New York Times food critic Ruth Reichl wrote this observation in her autobiographical Tender at the Bone: Growing up at the Table (1999). It is an extended version of the dictum, “you are what you eat.”  What I like about her comment is the path of discovery in following people as they eat and talk about what they eat and how food reveals their innate sense of joy. I remember spoon-feeding my children their first tastes when they were five or six months. How anxiously I would wait for their reaction. Is she going to spit it out, turn her head away, giggle or cry? I was really watching them grow into individuals with preferences and needs beyond mere survival. I still watch them exercise their preferences as they sit at the table.

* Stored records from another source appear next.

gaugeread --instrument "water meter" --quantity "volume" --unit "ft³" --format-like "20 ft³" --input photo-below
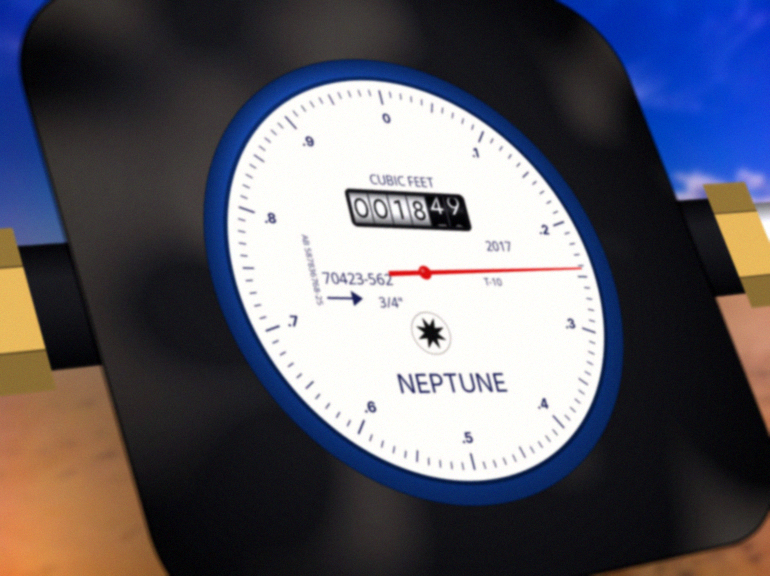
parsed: 1849.24 ft³
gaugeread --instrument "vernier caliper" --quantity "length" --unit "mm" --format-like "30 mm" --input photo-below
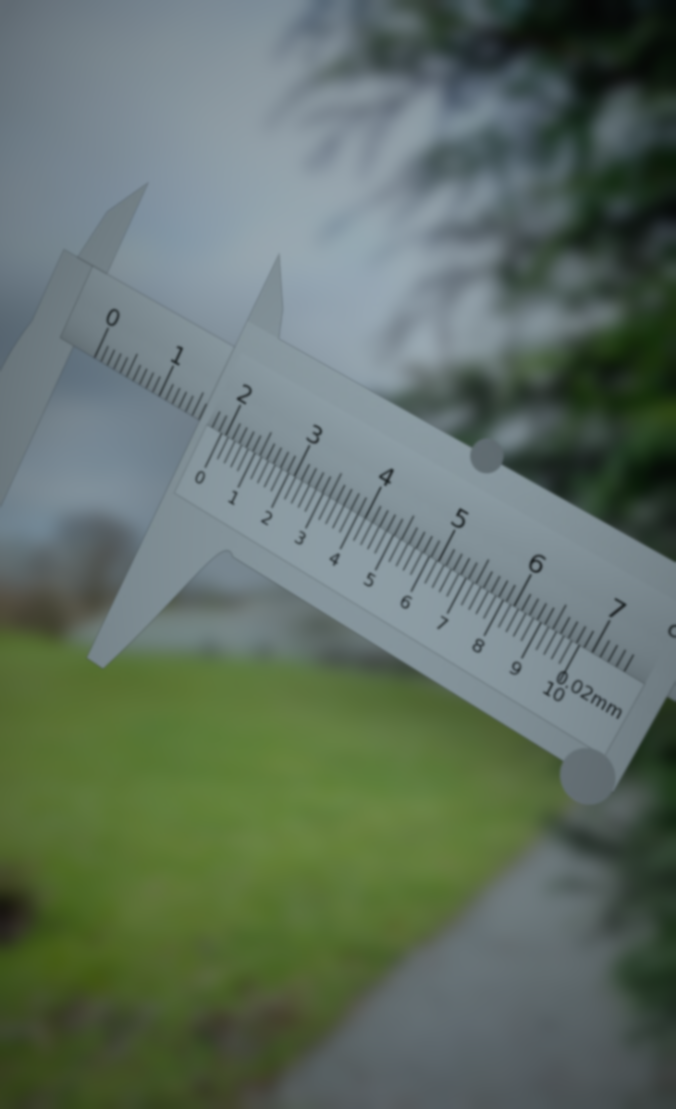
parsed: 19.4 mm
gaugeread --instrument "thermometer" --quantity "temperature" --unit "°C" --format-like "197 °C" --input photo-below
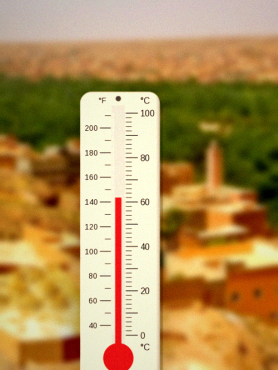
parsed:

My oldest, now in college, for her birthday generally chose Italian food with steak, pasta, bread and cream sauces of salty, sweet and slightly spicy flavors. Mexican flavors would be a close second, a different composition of similar mouth feel. In Bengali food she enjoyed yoghurt based meat dishes….again the creamy, salty, spicy and sweet flavors. She demands a lot from her bites…refreshing, hearty, familiar and surprising. She is an adventurous and aware eater and a joy to cook for and with. She was always a social person and she is now happy to use her comfort in the kitchen to gather people, just as she struggles to gather distinct flavors in each bite. Life for her is a plate of contrasting flavors that requires each bite be delicately composed of all components in happy competition. She is a happy driven competitive person herself who sets near impossible standards of the perfect bite or moment.

My youngest, now entering her teenage years for her birthday generally chooses a seafood restaurant that breaks routine with the welcomed extravagance of lobster and butter sauce. Fried seafood, raw oysters, baked oysters, all creatures of the sea sing to her. She likes the reassurance when her expectations are met. The unknown scares her a bit. She will try anything as long as I describe it as best I can. She savors the consistency of familiar tastes like dal and rice or eggs and toast, of tastes she associates with happy moments like hot spaghetti after a cold swimming lesson. She likes bento boxes of ordered simplicity and well arranged dishes. She will not happily order cow’s tongue tacos at the local Mexican restaurant like her sister but she will try it from her plate. She knows that she’s learning about what she likes and is willing to test herself. She’s trying so hard to grow up and expand beyond her comforting tastes. But for now, she still needs a day of “home food.” For her, I need to write a recipe book to satisfy her craving for consistency when she moves away from my table.

When my eldest visits, I imagine what experiments we can try, what new restaurants we can explore. For my youngest, I revisit familiar tastes as gateways into times we spent together. To my table my children bring the best inclinations of new adventures and fond memories. I watch how they eat as way to witness how they are growing and how they taste the world.

Some of their tastes will change, others will not. I hope to share their table often enough to know the difference.